Scientists confirmed Wednesday morning an iceberg as big as Delaware has calved from the Larsen C ice shelf in Antarctica. This slab of ice is about 100 miles long, 30 miles wide, and 600 feet thick. It weighs a trillion tons, which means it would fill the volume of Lake Erie with ice twice over.
This calving event is spectacular in its magnitude, as it’s the third largest iceberg ever documented, and the landscape of Antartica has changed to the point where maps will have to be redrawn. While that may seem dramatic, this isn’t a catastrophic event. It is perfectly normal and expected for ice shelves to calve icebergs. They are dynamic systems, and that is part of it.
But what exactly is an ice shelf? Basically, an ice shelf is a flat expanse of ice floating out over the ocean that is still attached to land ice. They are fed by glaciers flowing on the continent behind.
Snow falls on Antarctica’s glaciers, and rather than melting each summer, it simply compresses and compacts until it becomes part of the glacier ice. This new ice above is heavy, and with the forces of gravity, it pushed down on the glacier below.
Although they are made of solid ice, glaciers flow very slowly downwards. Imagine pouring thick honey down the side of a mountain, moving a few feet per day. With calving, it’s much more violent than the flow of honey, as solid ice crunches, creaks, and cracks under the enormous pressure.
Under certain conditions, when this flowing ice meets the ocean, it continues to flow out to sea while remaining attached to the glacier behind. This creates an ice shelf, like a pool of honey accumulating on a table.
Ice shelves grow from the continued flow of the glacier behind, but they also shrink, either by melting (as it comes into contact with warmer air above and water below) or by calving off chunks of ice, becoming icebergs.
Rifts, or cracks, in ice shelves form from a combination of meltwater and physical stress. Scientists at Project MIDAS have tracked the rift that formed this iceberg since 2014 as it progressed from one end of the ice shelf to the other, taking a large bite out of it.

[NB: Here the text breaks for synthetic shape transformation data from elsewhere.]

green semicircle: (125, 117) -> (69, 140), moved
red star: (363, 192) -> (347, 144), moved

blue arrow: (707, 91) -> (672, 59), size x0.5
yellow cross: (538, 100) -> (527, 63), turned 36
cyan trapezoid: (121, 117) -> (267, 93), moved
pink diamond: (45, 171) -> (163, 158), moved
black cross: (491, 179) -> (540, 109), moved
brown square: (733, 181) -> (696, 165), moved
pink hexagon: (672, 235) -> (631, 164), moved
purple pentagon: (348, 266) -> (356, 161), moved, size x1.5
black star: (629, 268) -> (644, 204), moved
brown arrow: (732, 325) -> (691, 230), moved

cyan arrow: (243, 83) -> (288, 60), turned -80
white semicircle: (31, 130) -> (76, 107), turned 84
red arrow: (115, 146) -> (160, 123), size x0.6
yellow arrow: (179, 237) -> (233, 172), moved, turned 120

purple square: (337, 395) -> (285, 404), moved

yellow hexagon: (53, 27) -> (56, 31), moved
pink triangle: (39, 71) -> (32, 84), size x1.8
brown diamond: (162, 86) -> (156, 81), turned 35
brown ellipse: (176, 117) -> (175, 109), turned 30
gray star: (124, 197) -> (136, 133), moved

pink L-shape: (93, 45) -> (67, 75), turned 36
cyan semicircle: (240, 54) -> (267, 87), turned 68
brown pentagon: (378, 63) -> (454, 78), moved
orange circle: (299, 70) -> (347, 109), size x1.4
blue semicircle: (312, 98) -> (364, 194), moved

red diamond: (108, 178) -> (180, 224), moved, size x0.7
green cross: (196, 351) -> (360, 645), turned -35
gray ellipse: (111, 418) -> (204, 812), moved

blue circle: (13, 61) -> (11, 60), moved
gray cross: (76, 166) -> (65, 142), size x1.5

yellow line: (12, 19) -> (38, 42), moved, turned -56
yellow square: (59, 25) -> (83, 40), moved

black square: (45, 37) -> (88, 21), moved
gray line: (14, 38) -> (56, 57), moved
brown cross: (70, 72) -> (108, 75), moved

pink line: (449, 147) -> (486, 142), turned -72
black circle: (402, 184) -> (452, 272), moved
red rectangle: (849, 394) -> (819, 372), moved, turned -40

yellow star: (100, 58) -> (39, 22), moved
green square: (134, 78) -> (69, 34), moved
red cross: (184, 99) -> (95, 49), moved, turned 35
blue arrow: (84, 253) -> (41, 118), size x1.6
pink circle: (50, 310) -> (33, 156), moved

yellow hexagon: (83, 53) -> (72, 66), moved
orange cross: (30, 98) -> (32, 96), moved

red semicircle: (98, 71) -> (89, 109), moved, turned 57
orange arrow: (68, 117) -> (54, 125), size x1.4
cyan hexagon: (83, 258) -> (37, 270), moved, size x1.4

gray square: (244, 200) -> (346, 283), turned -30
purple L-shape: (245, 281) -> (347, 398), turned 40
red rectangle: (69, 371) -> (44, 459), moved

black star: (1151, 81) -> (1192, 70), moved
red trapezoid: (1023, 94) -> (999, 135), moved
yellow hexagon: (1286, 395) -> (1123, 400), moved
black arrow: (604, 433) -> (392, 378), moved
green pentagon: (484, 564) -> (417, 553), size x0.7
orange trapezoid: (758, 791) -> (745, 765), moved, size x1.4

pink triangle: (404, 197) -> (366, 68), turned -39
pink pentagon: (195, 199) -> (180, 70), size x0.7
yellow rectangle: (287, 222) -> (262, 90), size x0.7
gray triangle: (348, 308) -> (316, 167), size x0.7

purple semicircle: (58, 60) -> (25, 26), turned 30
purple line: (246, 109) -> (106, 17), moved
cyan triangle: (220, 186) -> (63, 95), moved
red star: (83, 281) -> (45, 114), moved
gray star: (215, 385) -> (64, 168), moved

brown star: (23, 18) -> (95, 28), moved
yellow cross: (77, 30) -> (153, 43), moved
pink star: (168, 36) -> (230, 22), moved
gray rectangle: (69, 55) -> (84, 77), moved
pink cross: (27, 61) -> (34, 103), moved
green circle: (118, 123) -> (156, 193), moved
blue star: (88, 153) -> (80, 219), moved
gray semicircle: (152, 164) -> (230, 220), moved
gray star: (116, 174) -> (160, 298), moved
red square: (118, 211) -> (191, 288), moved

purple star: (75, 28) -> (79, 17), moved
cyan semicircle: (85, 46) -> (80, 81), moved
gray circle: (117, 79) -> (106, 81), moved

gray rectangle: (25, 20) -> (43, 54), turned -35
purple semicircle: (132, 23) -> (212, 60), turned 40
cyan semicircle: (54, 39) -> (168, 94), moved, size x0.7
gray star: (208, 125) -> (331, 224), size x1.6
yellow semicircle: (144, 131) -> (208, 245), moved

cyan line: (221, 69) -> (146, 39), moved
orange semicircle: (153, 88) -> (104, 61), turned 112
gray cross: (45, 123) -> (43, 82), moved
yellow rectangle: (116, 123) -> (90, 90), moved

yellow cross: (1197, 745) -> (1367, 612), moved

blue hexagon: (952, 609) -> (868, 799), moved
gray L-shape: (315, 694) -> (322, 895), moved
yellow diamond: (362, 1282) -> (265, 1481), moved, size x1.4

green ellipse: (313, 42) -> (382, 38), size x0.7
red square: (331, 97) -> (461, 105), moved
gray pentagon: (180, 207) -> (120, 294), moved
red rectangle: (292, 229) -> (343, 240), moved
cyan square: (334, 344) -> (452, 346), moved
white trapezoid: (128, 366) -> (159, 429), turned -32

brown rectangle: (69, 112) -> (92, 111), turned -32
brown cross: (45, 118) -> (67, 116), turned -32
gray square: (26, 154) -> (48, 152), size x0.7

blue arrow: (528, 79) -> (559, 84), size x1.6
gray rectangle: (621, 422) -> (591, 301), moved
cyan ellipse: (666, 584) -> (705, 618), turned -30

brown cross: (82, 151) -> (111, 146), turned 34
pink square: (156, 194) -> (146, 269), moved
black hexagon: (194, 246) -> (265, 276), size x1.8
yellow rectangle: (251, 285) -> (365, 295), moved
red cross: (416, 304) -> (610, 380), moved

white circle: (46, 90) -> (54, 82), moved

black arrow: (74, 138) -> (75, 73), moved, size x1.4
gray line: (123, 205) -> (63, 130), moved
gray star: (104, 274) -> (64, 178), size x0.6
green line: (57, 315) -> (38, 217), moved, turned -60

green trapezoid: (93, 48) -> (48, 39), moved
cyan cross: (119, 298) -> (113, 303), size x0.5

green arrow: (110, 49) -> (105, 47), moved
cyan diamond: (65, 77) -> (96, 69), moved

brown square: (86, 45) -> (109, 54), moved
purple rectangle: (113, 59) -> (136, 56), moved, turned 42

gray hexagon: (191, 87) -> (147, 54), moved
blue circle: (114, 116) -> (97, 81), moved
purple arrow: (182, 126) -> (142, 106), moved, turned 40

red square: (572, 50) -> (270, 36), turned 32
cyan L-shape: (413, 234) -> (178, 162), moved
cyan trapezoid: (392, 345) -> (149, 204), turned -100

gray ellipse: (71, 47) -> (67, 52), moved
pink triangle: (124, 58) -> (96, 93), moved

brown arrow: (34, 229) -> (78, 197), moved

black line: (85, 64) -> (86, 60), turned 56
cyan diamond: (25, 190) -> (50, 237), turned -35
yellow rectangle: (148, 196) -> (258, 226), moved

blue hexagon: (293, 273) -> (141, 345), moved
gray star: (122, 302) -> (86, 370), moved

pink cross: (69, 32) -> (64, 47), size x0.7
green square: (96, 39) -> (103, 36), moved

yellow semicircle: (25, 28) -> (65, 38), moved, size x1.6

Ice shelves are an important part of the Antarctic landscape. Larsen C is the largest shelf on the Antarctic Peninsula and the fifth largest on the continent. It was the fourth largest before the iceberg broke off — the berg accounted for more than 10 percent of its area.
And ice shelves are in danger. Larsen B and Larsen A, two smaller neighbors of Larsen C, both collapsed dramatically in recent decades, changing the Antarctic landscape permanently.
This has important implications for global sea level rise since ice shelves work like a dam to hold back the flow of glaciers behind. When ice moves from land to sea, this increases the volume of the ocean. Without ice shelves, sea levels would rise at a much more dramatic rate, threatening island nations and coastal cities around the world.
But the fate of Larsen C is uncertain. It could be that the shelf continues to do as it has done for many thousands of years, growing from behind and calving from the front in a state of equilibrium.
Some scientists, though, believe that this calving event could be the beginning of the end of Larsen C, exposing weaknesses in its structure caused by a warming environment that will lead to its collapse over coming years or decades.
The calving event is dramatic, but the most important and interesting part is what happens next.